Michaël avait activé son réseau de connaissance en Europe et avait facilité l'arrivée et l'installation de Mama So et James. Il se sentait responsable de la mort de leurs trois fils et quand James était venu le voir pour lui dire qu'ils souhaitaient se rendre en Europe avec sa femme pour rejoindre sa belle-sœur, il avait de suite proposé de les aider à s'y installer. Ils avaient reçu une lettre de Rose qui, après plusieurs années sans leur avoir donné de nouvelles, leur annonçait qu'elle travaillait comme infirmière dans un hôpital. Elle avait aussi rajouté un mot pour sa sœur. Elle avait été formée par une personne puissante à utiliser les pouvoir occultes qu'elles avaient hérités de leur mère et elle les mettait au service des personnes qui en avait besoin.
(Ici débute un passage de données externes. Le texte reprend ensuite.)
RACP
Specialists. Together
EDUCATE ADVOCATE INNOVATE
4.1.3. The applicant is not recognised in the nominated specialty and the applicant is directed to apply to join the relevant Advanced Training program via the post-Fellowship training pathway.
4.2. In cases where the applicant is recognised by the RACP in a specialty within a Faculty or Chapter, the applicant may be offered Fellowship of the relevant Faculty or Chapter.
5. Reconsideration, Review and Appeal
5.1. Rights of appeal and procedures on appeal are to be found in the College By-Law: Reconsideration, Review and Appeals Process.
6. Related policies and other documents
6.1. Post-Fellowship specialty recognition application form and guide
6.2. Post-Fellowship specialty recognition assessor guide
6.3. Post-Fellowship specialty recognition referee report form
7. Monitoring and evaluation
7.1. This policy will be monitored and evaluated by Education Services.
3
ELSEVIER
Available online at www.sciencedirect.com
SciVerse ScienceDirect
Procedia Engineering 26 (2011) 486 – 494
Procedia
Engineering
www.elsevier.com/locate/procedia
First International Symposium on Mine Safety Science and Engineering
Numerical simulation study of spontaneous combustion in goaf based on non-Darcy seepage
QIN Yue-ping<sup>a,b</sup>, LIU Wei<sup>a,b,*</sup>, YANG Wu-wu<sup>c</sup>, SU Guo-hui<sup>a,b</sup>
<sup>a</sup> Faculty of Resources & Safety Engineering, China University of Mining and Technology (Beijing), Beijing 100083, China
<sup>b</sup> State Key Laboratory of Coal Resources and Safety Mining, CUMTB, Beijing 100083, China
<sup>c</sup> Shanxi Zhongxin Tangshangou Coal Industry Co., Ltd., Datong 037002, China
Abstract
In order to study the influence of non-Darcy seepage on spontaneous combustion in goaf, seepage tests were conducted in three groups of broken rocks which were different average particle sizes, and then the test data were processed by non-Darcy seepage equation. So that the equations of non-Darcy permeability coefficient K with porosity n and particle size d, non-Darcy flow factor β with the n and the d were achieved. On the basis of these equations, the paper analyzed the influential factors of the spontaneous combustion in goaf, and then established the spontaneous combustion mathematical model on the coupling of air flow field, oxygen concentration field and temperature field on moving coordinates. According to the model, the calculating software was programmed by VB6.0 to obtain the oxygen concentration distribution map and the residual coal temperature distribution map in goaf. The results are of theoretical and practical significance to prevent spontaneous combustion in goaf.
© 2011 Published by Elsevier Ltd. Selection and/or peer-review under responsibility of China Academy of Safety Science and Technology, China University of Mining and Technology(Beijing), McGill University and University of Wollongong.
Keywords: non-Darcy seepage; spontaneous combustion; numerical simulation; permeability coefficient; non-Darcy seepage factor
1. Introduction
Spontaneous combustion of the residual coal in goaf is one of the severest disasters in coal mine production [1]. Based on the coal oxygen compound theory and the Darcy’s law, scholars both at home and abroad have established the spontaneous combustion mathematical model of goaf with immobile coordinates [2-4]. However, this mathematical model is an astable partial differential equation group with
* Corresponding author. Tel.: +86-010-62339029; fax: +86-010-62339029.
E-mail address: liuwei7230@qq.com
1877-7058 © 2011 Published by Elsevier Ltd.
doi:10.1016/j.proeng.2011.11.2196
Elle proposait à sa sœur de venir la rejoindre car elle écrivait qu'en Europe, beaucoup de savoir ancien s'était perdu et qu'il ne restait presque plus de survivants porteurs de l'Antique Sang.
Après le décès de leurs enfants, plus rien ne les liait à leur village, ils prirent leur décision rapidement et quelques mois plus tard, ils emménageaient chez Rose.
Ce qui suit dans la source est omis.